#### [Brief]
Could you print exactly the lines of the listing below, starting at the line that has "Page size: 1500x1125." and ending at the line that has "For every layout", and only those lines?

#### [Working data]
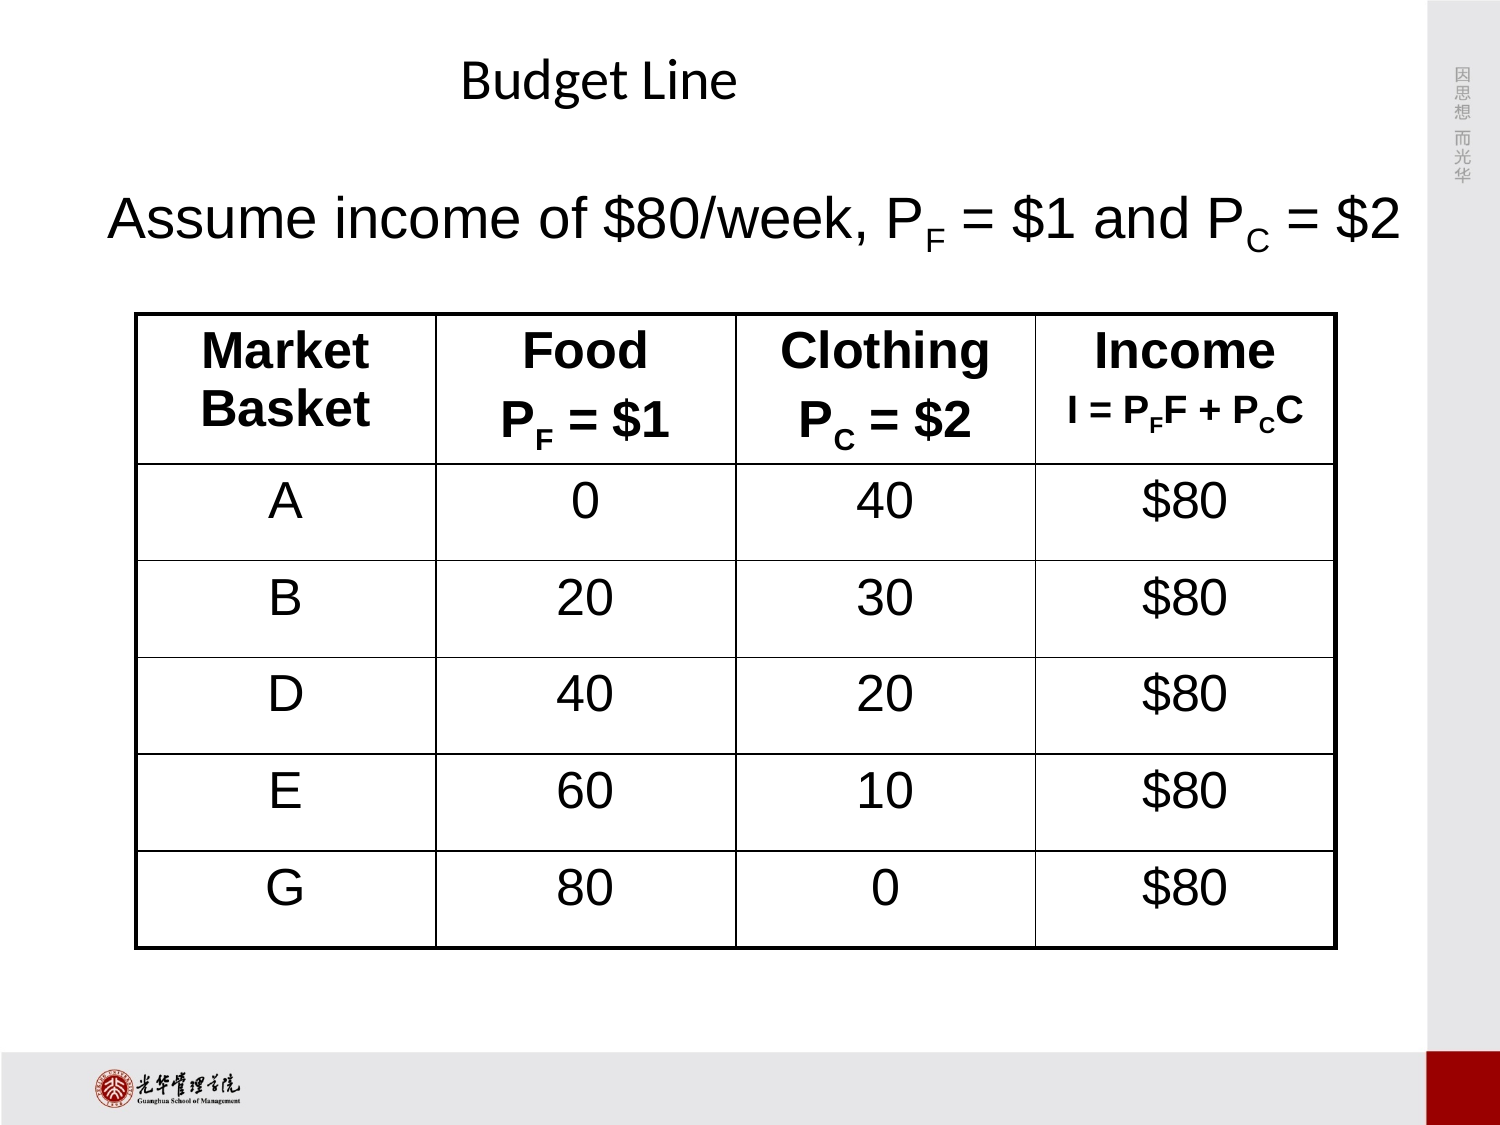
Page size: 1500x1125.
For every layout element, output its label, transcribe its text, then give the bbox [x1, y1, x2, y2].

...

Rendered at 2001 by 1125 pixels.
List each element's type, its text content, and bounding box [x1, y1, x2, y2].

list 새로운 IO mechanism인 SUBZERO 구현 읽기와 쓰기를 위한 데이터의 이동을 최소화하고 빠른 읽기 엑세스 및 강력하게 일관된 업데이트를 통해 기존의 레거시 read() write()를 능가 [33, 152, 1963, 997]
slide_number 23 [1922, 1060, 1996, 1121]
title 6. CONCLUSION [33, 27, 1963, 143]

#### [Result of the exercise]
Page size: 1500x1125.
For every layout element, output its label, transcribe its text, then give the bbox [x1, y1, x2, y2].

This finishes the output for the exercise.